"""

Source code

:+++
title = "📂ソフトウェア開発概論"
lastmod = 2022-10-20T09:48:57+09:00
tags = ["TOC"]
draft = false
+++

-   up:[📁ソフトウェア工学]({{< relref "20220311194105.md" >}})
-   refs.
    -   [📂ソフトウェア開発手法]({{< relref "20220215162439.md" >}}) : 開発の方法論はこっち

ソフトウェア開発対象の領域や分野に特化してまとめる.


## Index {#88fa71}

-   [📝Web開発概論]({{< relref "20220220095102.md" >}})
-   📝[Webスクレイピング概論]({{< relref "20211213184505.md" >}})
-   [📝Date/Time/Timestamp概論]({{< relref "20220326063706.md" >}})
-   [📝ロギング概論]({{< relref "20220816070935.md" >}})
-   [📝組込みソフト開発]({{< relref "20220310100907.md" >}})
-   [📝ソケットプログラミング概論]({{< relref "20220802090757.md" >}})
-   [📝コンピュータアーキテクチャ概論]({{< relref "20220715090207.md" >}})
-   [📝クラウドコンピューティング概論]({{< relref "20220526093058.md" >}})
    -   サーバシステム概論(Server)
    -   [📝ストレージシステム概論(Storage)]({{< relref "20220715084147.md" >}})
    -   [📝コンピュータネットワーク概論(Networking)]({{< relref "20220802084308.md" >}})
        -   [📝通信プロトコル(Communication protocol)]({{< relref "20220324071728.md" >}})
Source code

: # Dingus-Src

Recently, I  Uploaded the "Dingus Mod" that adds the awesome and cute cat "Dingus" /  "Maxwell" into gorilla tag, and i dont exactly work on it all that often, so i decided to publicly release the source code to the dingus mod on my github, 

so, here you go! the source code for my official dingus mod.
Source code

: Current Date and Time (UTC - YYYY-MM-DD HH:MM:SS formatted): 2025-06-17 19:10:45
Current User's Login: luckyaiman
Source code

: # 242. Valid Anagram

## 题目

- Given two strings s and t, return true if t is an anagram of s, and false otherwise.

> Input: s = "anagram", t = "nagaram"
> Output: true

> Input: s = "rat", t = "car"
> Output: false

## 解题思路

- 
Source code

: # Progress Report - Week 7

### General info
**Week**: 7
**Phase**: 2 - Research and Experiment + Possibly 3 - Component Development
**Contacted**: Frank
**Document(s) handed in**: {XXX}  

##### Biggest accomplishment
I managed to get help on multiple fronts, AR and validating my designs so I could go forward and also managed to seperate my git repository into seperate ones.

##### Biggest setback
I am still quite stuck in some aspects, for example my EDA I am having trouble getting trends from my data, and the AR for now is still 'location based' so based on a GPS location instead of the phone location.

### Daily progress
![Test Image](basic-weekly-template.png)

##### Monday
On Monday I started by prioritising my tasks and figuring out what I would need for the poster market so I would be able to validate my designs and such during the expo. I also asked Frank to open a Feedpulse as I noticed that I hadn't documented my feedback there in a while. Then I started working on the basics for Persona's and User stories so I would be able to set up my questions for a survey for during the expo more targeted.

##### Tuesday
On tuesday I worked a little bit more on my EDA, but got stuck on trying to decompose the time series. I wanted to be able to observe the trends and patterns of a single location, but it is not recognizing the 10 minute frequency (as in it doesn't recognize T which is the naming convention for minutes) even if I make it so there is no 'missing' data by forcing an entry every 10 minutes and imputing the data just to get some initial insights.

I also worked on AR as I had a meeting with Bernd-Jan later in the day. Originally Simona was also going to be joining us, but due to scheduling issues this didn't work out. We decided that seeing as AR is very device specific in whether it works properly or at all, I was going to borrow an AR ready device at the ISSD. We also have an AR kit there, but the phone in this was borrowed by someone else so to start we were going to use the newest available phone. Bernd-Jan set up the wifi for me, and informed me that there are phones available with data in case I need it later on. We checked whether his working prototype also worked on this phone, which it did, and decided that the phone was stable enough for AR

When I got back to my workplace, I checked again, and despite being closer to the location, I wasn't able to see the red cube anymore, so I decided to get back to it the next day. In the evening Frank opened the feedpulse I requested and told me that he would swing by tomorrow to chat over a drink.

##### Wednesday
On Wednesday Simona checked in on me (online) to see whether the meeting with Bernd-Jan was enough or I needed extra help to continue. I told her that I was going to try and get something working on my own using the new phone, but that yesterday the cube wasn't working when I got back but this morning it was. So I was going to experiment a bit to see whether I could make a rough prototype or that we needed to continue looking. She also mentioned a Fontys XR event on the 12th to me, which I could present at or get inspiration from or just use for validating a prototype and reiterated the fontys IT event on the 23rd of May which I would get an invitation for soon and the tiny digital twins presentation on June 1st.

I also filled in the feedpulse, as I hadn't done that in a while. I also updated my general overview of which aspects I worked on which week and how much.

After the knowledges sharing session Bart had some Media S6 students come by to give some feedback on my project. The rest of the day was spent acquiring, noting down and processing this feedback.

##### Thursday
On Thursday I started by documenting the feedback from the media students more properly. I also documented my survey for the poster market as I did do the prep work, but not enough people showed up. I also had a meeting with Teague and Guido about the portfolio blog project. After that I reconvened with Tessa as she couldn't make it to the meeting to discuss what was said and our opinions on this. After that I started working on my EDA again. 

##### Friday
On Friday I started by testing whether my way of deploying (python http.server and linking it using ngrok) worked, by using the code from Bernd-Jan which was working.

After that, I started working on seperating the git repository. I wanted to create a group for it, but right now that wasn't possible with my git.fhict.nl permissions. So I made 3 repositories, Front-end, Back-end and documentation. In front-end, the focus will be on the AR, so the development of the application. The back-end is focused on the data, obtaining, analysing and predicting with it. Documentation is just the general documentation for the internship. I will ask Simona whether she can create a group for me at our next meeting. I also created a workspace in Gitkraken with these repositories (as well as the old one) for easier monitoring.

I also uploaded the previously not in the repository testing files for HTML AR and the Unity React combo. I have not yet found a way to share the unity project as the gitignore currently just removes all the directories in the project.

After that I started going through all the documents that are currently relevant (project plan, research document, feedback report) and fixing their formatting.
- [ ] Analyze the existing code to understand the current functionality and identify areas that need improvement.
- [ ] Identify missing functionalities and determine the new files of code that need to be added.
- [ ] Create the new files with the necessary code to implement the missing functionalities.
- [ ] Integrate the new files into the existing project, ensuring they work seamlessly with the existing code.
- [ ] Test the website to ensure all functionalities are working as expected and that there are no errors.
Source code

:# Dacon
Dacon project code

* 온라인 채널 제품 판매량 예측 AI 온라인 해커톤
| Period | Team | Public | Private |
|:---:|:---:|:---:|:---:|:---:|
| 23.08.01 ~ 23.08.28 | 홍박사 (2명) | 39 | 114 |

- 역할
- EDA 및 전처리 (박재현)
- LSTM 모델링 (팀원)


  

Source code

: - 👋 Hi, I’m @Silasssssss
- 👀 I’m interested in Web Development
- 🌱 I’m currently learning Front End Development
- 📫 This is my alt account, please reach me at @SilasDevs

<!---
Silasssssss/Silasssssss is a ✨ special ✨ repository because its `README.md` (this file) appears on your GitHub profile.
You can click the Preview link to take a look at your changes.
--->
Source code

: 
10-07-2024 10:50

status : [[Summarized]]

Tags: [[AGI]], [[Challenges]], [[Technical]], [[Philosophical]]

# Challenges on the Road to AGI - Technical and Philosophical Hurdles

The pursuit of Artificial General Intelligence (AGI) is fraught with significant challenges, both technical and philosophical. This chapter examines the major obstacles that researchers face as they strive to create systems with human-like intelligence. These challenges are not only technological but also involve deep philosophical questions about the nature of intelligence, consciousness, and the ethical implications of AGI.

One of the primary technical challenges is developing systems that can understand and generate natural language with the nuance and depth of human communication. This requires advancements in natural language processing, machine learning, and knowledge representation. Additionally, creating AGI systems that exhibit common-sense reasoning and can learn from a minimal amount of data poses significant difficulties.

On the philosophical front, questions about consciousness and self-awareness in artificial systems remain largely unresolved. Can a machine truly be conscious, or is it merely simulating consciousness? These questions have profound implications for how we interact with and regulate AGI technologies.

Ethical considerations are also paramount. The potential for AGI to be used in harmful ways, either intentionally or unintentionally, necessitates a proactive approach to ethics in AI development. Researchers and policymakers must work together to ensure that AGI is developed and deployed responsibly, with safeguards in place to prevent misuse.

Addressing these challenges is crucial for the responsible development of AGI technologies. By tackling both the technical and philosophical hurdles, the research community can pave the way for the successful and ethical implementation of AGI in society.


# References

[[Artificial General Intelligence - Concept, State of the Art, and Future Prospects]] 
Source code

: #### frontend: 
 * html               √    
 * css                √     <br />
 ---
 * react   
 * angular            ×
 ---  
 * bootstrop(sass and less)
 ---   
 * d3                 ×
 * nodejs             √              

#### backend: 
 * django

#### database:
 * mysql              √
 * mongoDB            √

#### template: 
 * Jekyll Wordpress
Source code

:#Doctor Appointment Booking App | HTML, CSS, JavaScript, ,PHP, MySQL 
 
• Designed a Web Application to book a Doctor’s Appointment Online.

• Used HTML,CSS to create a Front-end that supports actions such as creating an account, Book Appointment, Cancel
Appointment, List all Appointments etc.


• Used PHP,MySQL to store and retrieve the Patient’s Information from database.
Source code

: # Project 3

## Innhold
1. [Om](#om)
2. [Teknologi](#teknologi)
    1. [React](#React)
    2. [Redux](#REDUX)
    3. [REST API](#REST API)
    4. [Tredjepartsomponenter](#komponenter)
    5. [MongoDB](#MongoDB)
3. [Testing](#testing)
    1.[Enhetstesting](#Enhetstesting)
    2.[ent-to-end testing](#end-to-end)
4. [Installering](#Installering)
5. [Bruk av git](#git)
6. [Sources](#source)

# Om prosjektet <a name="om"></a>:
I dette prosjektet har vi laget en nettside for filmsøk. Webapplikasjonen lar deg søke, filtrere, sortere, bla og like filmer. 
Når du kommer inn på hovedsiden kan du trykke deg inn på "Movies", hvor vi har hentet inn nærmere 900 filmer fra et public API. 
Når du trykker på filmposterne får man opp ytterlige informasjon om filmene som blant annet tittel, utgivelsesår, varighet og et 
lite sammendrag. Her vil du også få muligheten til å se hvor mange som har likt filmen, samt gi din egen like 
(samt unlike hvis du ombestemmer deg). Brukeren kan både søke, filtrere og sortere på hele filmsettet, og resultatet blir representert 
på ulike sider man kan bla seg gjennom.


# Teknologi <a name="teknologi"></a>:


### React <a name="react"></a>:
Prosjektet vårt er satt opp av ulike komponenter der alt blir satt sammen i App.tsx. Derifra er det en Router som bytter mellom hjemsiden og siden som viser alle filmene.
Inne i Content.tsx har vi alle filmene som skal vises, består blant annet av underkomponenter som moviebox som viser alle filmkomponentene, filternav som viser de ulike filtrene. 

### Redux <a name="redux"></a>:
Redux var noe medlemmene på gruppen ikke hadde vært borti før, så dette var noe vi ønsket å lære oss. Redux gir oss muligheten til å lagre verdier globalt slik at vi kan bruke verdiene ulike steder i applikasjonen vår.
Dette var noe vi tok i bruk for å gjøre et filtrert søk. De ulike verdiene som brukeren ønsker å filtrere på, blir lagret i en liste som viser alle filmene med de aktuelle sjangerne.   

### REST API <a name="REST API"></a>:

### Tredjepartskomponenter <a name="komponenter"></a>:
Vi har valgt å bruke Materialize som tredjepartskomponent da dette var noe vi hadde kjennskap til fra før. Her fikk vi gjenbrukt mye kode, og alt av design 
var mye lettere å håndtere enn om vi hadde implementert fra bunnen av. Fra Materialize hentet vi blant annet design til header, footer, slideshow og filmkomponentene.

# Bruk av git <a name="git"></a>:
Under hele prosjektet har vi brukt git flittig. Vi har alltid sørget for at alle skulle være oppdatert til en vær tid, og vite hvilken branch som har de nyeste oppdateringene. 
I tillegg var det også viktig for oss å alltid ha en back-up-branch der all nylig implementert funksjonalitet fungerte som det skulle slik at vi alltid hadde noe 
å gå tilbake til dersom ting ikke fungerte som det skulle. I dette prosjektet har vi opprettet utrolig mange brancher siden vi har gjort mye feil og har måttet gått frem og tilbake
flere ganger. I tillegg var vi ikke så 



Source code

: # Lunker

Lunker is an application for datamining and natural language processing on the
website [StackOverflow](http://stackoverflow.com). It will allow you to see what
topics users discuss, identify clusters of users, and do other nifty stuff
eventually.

"""

EXERCISE OBJECTIVE: Copy everything from the line containing "### Redux <a" down to the line containing "### REST API" in the rows above, replacing "verdiene" with "dataene" and leaving everything else unchanged.

SOLUTION FOR THIS TASK:
### Redux <a name="redux"></a>:
Redux var noe medlemmene på gruppen ikke hadde vært borti før, så dette var noe vi ønsket å lære oss. Redux gir oss muligheten til å lagre verdier globalt slik at vi kan bruke dataene ulike steder i applikasjonen vår.
Dette var noe vi tok i bruk for å gjøre et filtrert søk. De ulike dataene som brukeren ønsker å filtrere på, blir lagret i en liste som viser alle filmene med de aktuelle sjangerne.   

### REST API <a name="REST API"></a>:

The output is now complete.